Text extractions, page by page:
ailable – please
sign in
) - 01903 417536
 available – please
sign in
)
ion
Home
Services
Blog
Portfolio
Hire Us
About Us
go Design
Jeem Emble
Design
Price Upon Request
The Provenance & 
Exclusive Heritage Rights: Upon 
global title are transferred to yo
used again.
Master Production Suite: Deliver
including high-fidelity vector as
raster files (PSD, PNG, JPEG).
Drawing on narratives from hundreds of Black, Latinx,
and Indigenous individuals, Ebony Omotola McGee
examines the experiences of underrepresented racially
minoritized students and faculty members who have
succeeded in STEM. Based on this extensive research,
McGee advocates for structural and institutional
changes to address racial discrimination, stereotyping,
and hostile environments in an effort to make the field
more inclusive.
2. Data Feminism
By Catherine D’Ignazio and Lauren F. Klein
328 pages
--
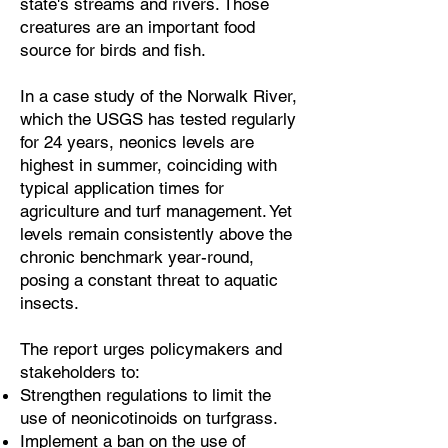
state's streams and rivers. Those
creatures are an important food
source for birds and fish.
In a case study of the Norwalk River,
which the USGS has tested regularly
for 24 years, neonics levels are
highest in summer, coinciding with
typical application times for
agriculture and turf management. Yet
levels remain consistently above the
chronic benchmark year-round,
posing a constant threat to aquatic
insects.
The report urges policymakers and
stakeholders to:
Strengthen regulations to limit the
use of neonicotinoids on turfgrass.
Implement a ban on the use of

TASK DETAILS: Can you copy everything in the listing from the line containing "state's streams and rivers. Those" down to the line containing "Implement a ban on the use of", without changing anything?

SOLUTION:
state's streams and rivers. Those
creatures are an important food
source for birds and fish.
In a case study of the Norwalk River,
which the USGS has tested regularly
for 24 years, neonics levels are
highest in summer, coinciding with
typical application times for
agriculture and turf management. Yet
levels remain consistently above the
chronic benchmark year-round,
posing a constant threat to aquatic
insects.
The report urges policymakers and
stakeholders to:
Strengthen regulations to limit the
use of neonicotinoids on turfgrass.
Implement a ban on the use of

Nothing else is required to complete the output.